*Quoted passage*
Debt assessment is followed in 3 weeks with debt claims (image from auswakeup.info)

So what does the government decide is the best course of action? To implement a process that presumes people to be guilty (of debt) till proven innocent. Twenty thousand welfare recipients a week have been receiving notices that they have 21 days to prove their “innocence”, or be hit with penalties. These include a 10 per cent debt recovery fee, jail time, a restriction on travel. The event for which they are being investigated may be anywhere up to six years in the past. Some recipients are paying up, not because they accept that they actually owe the debt, but simply because they can’t locate evidence from past years, or because they fear the repercussions of a punishing government bureaucracy. If you have ever had to deal with Centrelink or any of its private job network partners you will be well aware of how punitive they are. Surprisingly to the government – apparently – this is producing a backlash.

Flaws and error rates

Human Services Minister, Alan Tudge, insists the automated process is not flawed and despite protests to discontinue the letters he is forging ahead with gusto. For Trudge to declare, “he wasn’t aware of anyone who was completely convinced they don’t owe money but have been given a debt notice” is either grotesque wilful ignorance or a lie in the face of a growing body of evidence otherwise.  When even “Liberal Senator Eric Abetz acknowledged there seemed to be problems with the system“, then you know it has to be disastrous.

The one aspect of this (that nobody appears to be talking about) is the sheer workload this must be creating for Centerlink. Let’s assume Alan Tudge is correct that the error rate is only 20%, which is contrary to what centerlink whistle-blowers reveal is the case.  Giving him the full benefit of the doubt, 20K letters a week represents 4K fraudulent claims a week. Which is 16K a month and 192K a year. After 1.04 million data matching discrepancy letters in a year, they will not even cover all the numbers of unemployed in this country (1.186 million), let alone all the other welfare recipients for other reasons. Alan Trudge expects the system to “generate 1.7 million compliance notices”, which by his own estimates means at least 340,000 letters in error. Of course, the Centrelink compliance officer whistle-blower that spoke to the Guardian suggests the percentages of errors are vastly larger. Given that all of this was not only easily identifiable but unavoidably self-evident prior to the system being switched on, how is any of this not fraudulent?

Tudge’s apparent ignorance (image from Peter Martin on Twitter: @1petermartin)

*Given entries*
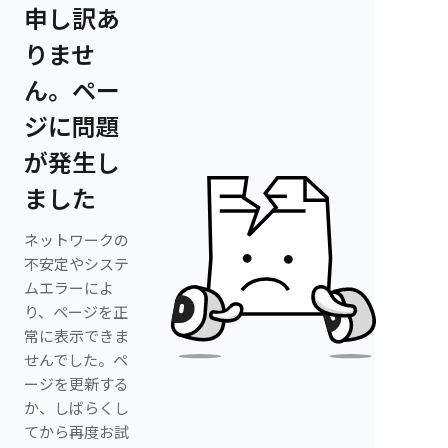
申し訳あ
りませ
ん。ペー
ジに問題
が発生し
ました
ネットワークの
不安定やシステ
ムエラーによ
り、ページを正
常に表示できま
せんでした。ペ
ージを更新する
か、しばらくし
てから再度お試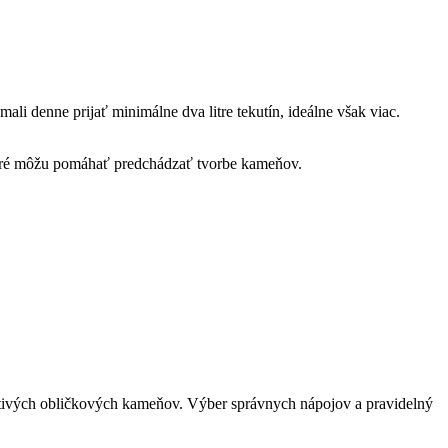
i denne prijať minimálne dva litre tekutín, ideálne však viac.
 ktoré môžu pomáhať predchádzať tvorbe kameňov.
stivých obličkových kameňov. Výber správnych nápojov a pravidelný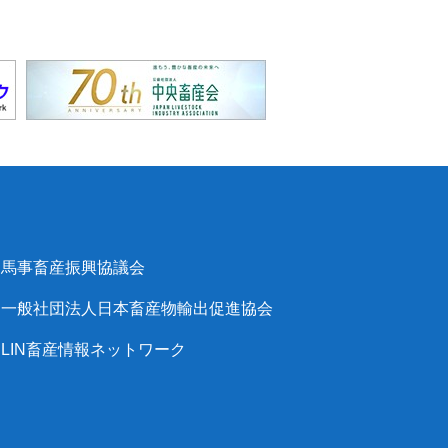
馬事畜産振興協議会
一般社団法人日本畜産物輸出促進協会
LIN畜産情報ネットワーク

---

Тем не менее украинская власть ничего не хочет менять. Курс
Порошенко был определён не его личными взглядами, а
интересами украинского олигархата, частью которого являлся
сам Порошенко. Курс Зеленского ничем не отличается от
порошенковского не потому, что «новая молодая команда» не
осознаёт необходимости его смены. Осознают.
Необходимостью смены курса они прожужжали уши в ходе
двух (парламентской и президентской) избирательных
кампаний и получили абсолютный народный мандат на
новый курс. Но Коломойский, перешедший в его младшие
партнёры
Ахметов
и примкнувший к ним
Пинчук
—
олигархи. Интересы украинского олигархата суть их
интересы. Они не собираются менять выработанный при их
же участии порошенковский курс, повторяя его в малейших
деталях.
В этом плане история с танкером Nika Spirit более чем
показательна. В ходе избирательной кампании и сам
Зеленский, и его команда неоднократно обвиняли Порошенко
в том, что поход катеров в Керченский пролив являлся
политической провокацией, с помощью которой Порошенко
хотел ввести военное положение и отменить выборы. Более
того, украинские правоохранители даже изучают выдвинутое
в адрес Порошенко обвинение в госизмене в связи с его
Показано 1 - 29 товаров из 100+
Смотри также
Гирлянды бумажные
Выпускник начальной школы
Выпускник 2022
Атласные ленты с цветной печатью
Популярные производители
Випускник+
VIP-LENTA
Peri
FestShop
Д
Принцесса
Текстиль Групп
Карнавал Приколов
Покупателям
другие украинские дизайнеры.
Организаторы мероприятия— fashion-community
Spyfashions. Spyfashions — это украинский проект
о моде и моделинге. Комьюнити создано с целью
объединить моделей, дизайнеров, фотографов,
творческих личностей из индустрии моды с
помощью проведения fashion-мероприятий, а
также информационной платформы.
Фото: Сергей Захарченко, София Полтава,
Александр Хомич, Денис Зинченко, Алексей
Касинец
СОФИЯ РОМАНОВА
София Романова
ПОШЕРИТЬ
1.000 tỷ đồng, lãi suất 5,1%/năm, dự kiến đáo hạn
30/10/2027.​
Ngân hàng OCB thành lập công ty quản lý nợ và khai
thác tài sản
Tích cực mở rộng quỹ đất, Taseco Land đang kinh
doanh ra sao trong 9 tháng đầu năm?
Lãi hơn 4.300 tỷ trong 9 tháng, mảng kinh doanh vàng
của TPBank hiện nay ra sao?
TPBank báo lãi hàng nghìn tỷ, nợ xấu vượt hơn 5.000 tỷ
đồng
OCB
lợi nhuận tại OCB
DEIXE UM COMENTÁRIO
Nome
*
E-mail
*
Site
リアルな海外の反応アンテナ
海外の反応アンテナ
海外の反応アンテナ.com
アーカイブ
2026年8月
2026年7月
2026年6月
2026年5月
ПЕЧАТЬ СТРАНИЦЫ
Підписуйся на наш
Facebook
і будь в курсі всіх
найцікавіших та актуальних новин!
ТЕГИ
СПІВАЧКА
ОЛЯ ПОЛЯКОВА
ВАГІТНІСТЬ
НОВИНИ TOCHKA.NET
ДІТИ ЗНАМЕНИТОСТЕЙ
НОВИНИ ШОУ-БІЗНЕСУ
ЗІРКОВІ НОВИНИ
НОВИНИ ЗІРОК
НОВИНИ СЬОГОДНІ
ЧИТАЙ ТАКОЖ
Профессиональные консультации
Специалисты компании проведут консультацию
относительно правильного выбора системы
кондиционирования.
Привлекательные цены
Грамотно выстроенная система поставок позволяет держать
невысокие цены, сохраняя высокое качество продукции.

==

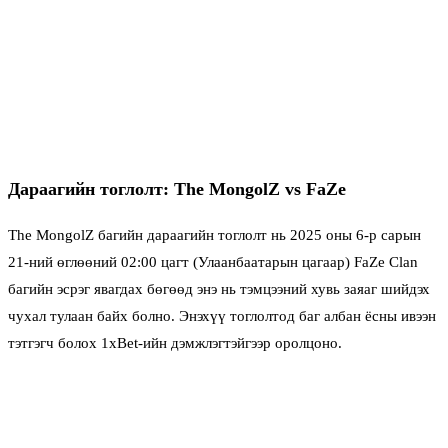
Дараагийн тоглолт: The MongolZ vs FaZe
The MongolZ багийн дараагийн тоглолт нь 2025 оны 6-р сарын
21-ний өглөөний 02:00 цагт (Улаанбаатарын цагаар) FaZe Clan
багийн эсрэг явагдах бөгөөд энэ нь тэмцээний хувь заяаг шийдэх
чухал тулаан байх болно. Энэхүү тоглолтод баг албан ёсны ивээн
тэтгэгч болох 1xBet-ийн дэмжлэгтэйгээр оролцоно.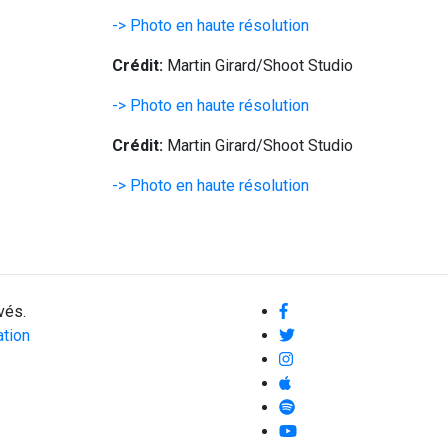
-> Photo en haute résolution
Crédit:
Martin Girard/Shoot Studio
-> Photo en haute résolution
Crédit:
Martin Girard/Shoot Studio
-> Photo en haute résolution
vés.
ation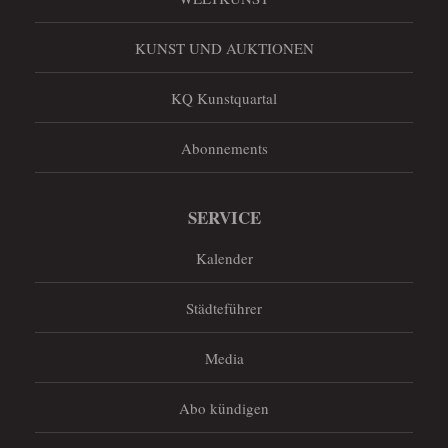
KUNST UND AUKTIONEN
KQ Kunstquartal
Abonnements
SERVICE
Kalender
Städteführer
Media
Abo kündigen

*Directions for this task*
Can you carry on the article about Centrelink's automated debt notices from the point where it stops? The entries aren't needed for anything here.

*Solved exercise*
Voters and workers affected

At the current letter-writing rate (if they can maintain it) this will take over a year and a half to complete, although Mr Trudge thinks it will take 3 years. By then Australian Lawyers will be in a feeding frenzy of class action suits with minimally 340,000 clients with legitimate grievances with the government. This will presumably still be an ongoing issue by the next election. According to 2014 Centerlink data there were 14.459 million Social Services payments made in the March 2014 Quarter to 50% of the population – interestingly, a reduction from previous numbers. There are only 13.5 million voters – according to AEC – who voted in the last election. This is not a vote winner.  But presuming you are not expecting to win the next election, leaving this mess on another party’s door to cleanup provides a damaging handicap. The amazingly short-term memory of the public, gives the coalition an advantageous opportunity to disparage what the next government will have to do to rectify the situation.

Access issues for Centrelink online facilitates debt being levied (image from theguardian.com)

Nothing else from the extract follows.